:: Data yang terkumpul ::
========================================
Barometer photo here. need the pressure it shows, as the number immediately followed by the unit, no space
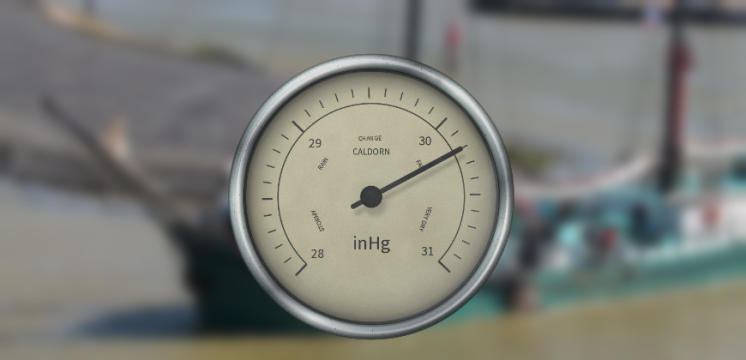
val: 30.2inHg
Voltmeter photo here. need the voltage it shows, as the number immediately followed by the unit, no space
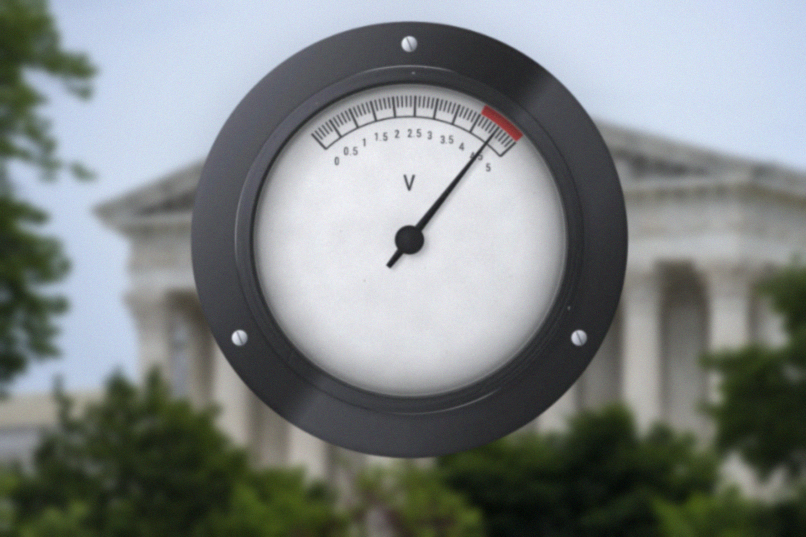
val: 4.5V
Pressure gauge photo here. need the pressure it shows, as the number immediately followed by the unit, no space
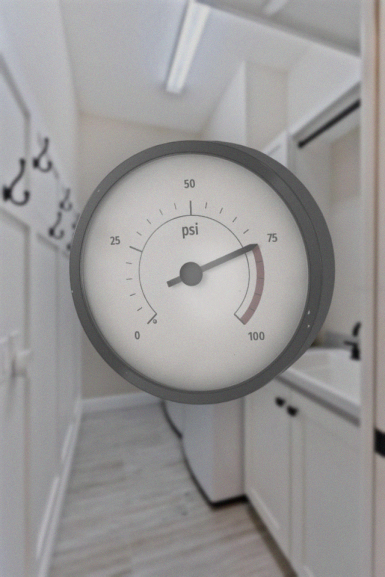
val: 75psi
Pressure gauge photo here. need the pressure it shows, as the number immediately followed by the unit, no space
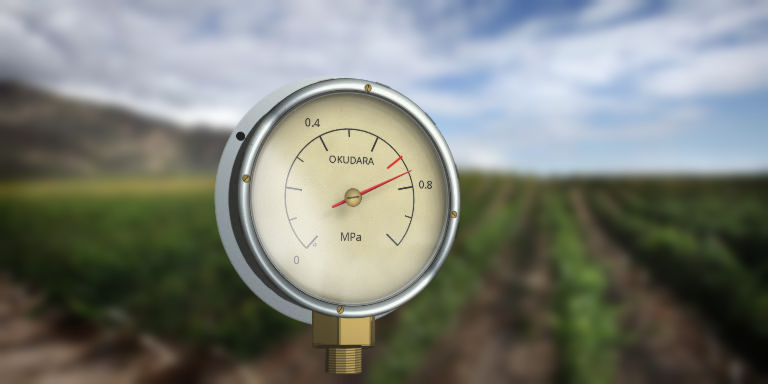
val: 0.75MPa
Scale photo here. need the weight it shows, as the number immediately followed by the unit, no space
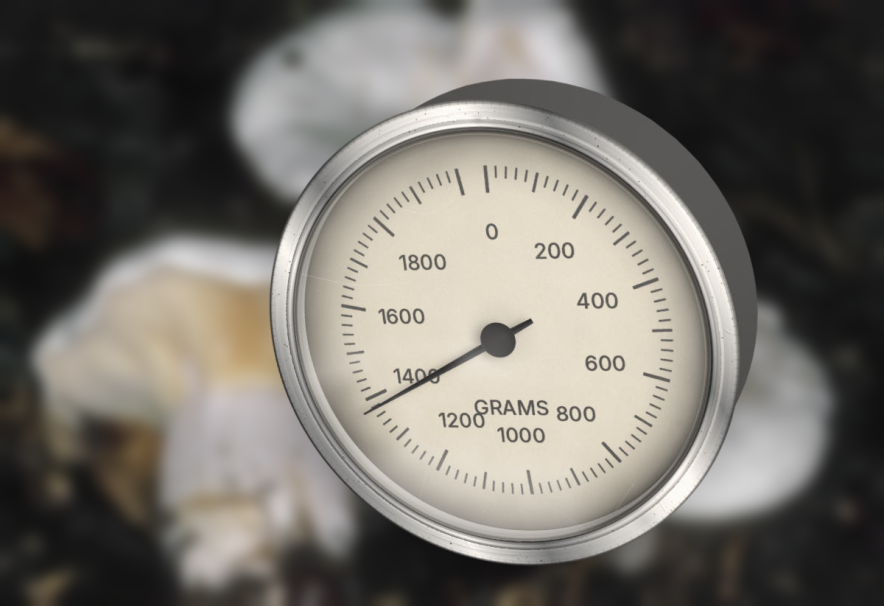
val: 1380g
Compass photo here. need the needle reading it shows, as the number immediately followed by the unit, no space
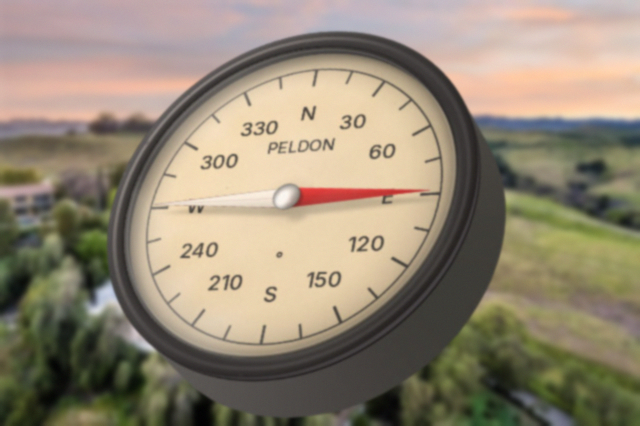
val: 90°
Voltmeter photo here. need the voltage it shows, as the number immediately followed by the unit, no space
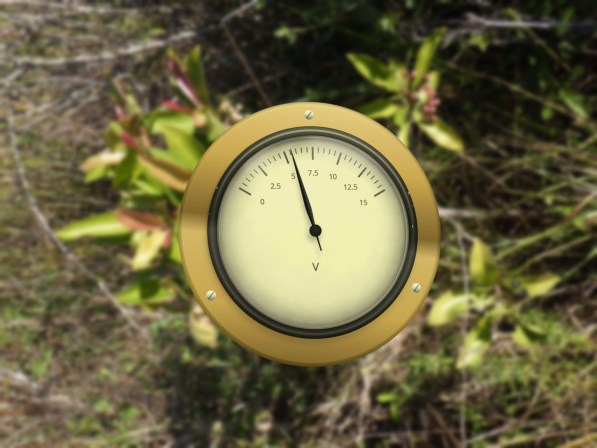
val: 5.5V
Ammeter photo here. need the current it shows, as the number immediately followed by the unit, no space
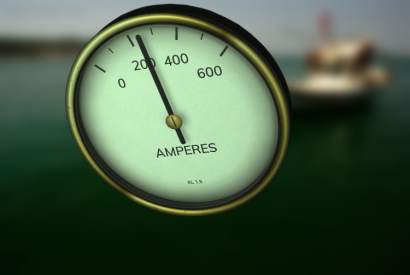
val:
========================================
:: TUJUAN TUGAS ::
Tulis ulang semua baris di atas dengan menukar "no space" menjadi "without spaces" dan membiarkan bagian lain tetap sama. Jangan sertakan gambarnya dalam jawaban.

:: RUANG JAWABAN ::
Barometer photo here. need the pressure it shows, as the number immediately followed by the unit, without spaces
val: 30.2inHg
Voltmeter photo here. need the voltage it shows, as the number immediately followed by the unit, without spaces
val: 4.5V
Pressure gauge photo here. need the pressure it shows, as the number immediately followed by the unit, without spaces
val: 75psi
Pressure gauge photo here. need the pressure it shows, as the number immediately followed by the unit, without spaces
val: 0.75MPa
Scale photo here. need the weight it shows, as the number immediately followed by the unit, without spaces
val: 1380g
Compass photo here. need the needle reading it shows, as the number immediately followed by the unit, without spaces
val: 90°
Voltmeter photo here. need the voltage it shows, as the number immediately followed by the unit, without spaces
val: 5.5V
Ammeter photo here. need the current it shows, as the number immediately followed by the unit, without spaces
val:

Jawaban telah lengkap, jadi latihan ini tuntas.